- Education: Garhwal University
- Occupations: Professor and scientist at the Wildlife Institute of India, Dehradun

= Ruchi Badola =

Social Research Scientist

Ruchi Badola is an Indian-born professor and scientist at the Wildlife Institute of India, Dehradun in the Department of Eco-development Planning and Participatory Management. She has conducted research in the field of community based conservation; sustainable biodiversity; Sustainable tourism, and ecosystem services.

== Education ==

She obtained her master’s from Garhwal University and joined the Wildlife Institute of India in 1988 as a research scholar and pursued her PhD on Economic Assessment of People Forest Interactions in the Elephant Forest Corridor Linking the Rajaji and Corbett National Park.
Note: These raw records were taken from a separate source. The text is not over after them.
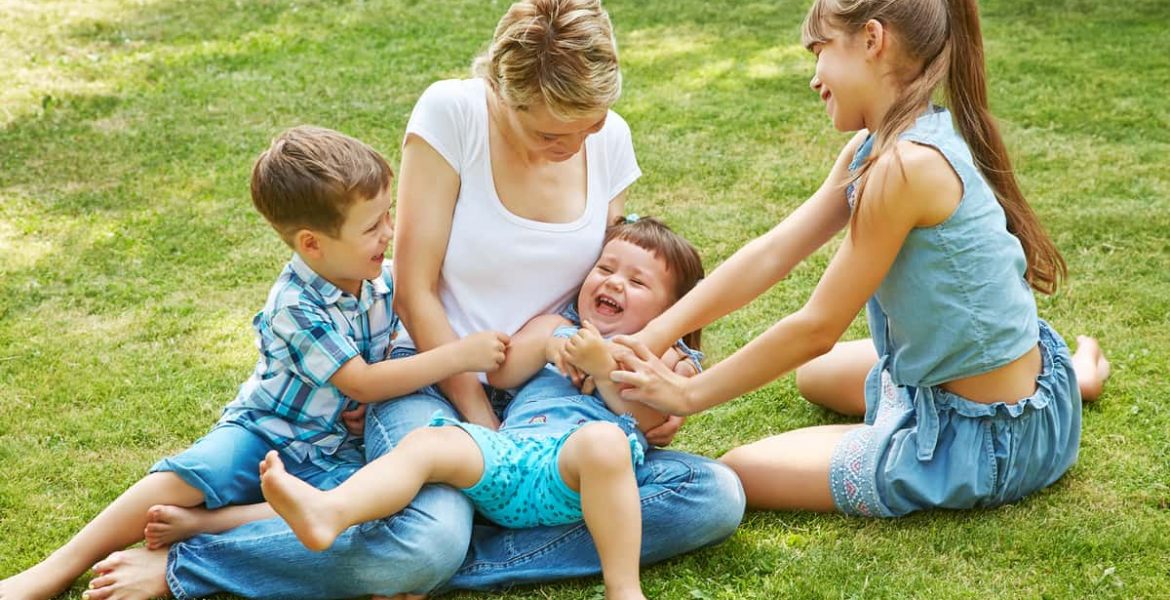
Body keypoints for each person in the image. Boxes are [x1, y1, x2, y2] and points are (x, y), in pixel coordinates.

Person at [66, 2, 743, 599]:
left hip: (551, 407)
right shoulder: (452, 115)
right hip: (434, 381)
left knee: (711, 496)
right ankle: (202, 562)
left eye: (591, 124)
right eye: (552, 133)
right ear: (504, 94)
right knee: (429, 539)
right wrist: (483, 420)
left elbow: (591, 294)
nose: (577, 145)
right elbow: (415, 289)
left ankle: (417, 555)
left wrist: (638, 385)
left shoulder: (604, 138)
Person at [609, 0, 1110, 518]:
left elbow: (816, 327)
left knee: (736, 469)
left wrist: (686, 396)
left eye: (819, 50)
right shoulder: (877, 145)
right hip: (1001, 390)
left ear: (872, 39)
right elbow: (774, 252)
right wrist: (655, 334)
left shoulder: (905, 168)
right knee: (814, 377)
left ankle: (1009, 409)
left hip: (986, 441)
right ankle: (1075, 376)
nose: (813, 78)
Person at [0, 126, 510, 600]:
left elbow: (383, 355)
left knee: (349, 510)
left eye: (389, 215)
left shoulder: (379, 279)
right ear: (312, 243)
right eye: (374, 225)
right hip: (267, 428)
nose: (390, 232)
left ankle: (208, 527)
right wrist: (457, 356)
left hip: (335, 448)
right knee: (196, 472)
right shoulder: (295, 305)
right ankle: (60, 565)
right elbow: (363, 379)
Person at [259, 217, 705, 600]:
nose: (612, 282)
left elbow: (649, 420)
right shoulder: (557, 325)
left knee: (606, 441)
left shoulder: (667, 359)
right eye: (605, 268)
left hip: (577, 478)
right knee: (430, 444)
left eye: (637, 281)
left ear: (672, 311)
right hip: (509, 462)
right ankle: (331, 511)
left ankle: (622, 588)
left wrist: (603, 371)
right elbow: (502, 375)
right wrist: (549, 347)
== Contribution to research ==

She leads the “Pravasi Ganga Prahari” programme which is a platform for citizens of Indian origin, and others residing across the globe to contribute towards Ganga Cleanliness and rejuvenation under National Mission for Clean Ganga vision. Other conservation programme, she has made critical contributions are "Biodiversity Conservation and Ganga Rejuvenation" project to aquatic life in the Ganga,; ENVIS Centre on Wildlife & Protected Areas; World Commission on Protected Areas and REDD+ in India.

She has published widely in peer reviewed journals and has authored chapters in seven books. Most recently, she was of the lead author in International Center for Integrated Mountain Development (ICIMOD) assessment report on Hindu Kush Himalayas, and has contributed chapter on "Sustaining Biodiversity and Ecosystem Services in the Hindu Kush Himalaya."